Required action:
Go through the records and set each one down exactly, skipping any picture.

Records shown:
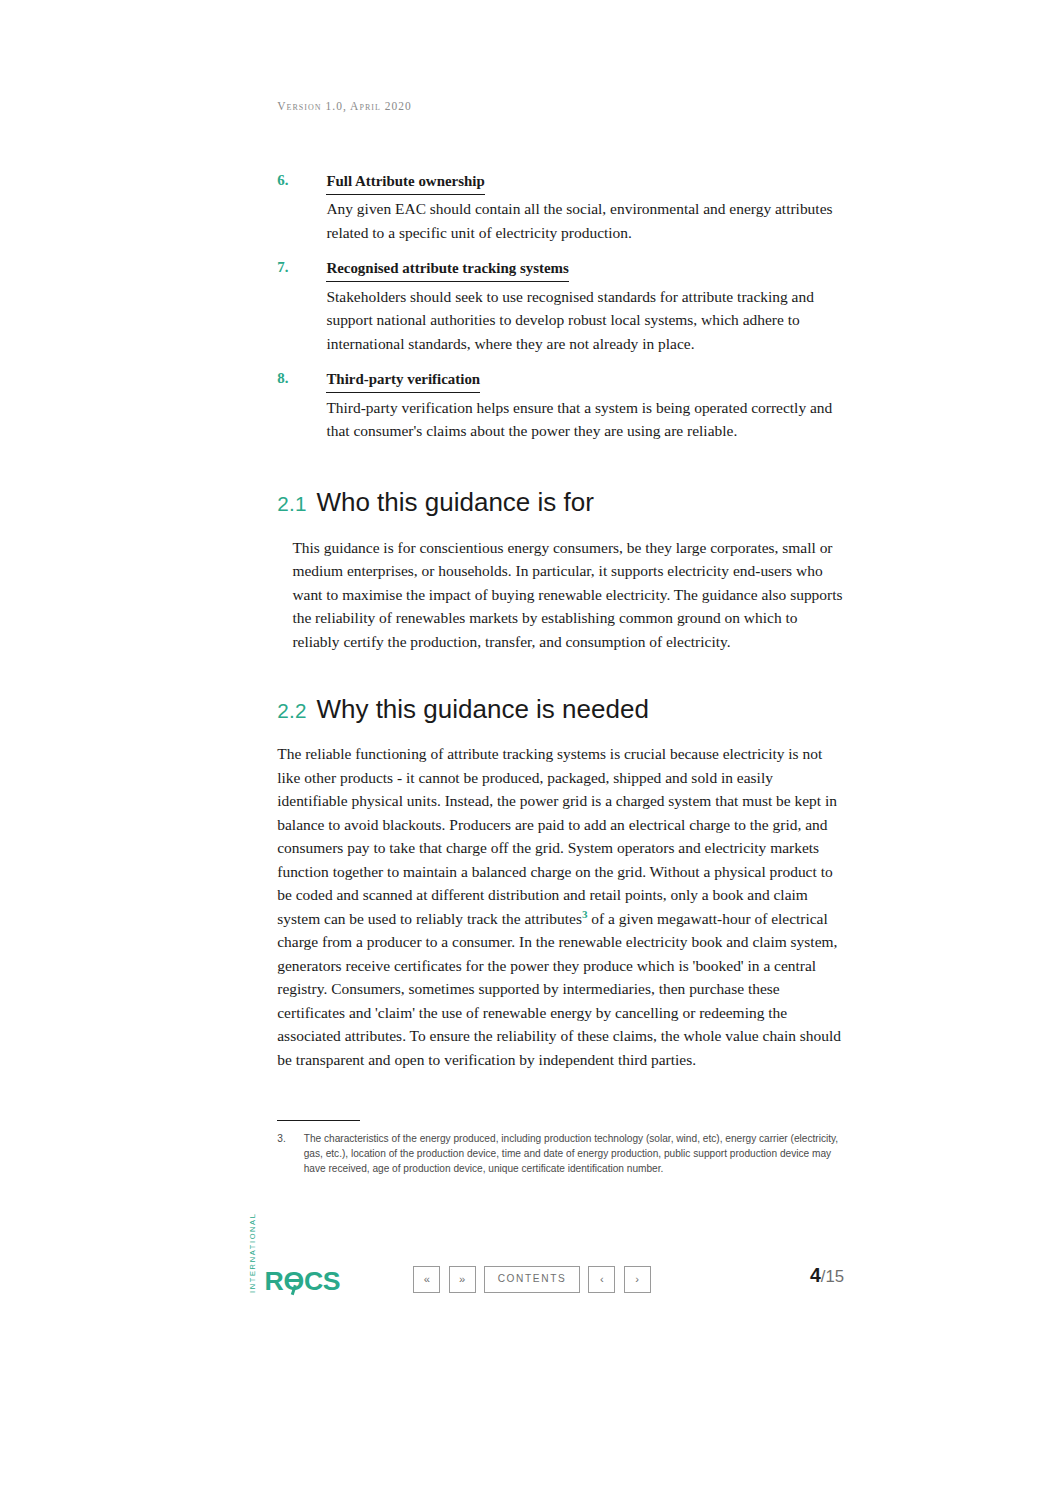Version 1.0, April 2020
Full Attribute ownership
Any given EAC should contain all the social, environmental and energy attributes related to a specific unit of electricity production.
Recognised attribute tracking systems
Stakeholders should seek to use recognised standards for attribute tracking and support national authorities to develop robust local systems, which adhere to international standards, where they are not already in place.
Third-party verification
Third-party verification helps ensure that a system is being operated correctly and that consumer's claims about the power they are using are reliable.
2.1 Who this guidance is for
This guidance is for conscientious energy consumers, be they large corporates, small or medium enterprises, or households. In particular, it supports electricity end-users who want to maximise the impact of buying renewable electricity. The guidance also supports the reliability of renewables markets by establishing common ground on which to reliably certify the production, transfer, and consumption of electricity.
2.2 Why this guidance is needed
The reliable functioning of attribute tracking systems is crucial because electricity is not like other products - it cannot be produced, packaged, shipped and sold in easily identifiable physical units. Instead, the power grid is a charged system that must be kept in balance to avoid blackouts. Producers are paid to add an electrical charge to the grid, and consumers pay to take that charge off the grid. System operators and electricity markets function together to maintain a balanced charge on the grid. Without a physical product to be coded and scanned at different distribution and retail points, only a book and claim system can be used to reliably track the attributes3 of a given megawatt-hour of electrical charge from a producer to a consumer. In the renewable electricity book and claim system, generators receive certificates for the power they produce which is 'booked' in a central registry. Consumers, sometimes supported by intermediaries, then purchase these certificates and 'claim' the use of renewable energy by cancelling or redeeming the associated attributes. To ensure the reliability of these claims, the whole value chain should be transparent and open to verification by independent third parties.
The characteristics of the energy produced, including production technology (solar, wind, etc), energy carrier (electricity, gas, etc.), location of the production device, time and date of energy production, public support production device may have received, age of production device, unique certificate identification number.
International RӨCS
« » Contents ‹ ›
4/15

Exercise solution:
Version 1.0, April 2020
Full Attribute ownership
Any given EAC should contain all the social, environmental and energy attributes related to a specific unit of electricity production.
Recognised attribute tracking systems
Stakeholders should seek to use recognised standards for attribute tracking and support national authorities to develop robust local systems, which adhere to international standards, where they are not already in place.
Third-party verification
Third-party verification helps ensure that a system is being operated correctly and that consumer's claims about the power they are using are reliable.
2.1 Who this guidance is for
This guidance is for conscientious energy consumers, be they large corporates, small or medium enterprises, or households. In particular, it supports electricity end-users who want to maximise the impact of buying renewable electricity. The guidance also supports the reliability of renewables markets by establishing common ground on which to reliably certify the production, transfer, and consumption of electricity.
2.2 Why this guidance is needed
The reliable functioning of attribute tracking systems is crucial because electricity is not like other products - it cannot be produced, packaged, shipped and sold in easily identifiable physical units. Instead, the power grid is a charged system that must be kept in balance to avoid blackouts. Producers are paid to add an electrical charge to the grid, and consumers pay to take that charge off the grid. System operators and electricity markets function together to maintain a balanced charge on the grid. Without a physical product to be coded and scanned at different distribution and retail points, only a book and claim system can be used to reliably track the attributes3 of a given megawatt-hour of electrical charge from a producer to a consumer. In the renewable electricity book and claim system, generators receive certificates for the power they produce which is 'booked' in a central registry. Consumers, sometimes supported by intermediaries, then purchase these certificates and 'claim' the use of renewable energy by cancelling or redeeming the associated attributes. To ensure the reliability of these claims, the whole value chain should be transparent and open to verification by independent third parties.
The characteristics of the energy produced, including production technology (solar, wind, etc), energy carrier (electricity, gas, etc.), location of the production device, time and date of energy production, public support production device may have received, age of production device, unique certificate identification number.
International RӨCS
« » Contents ‹ ›
4/15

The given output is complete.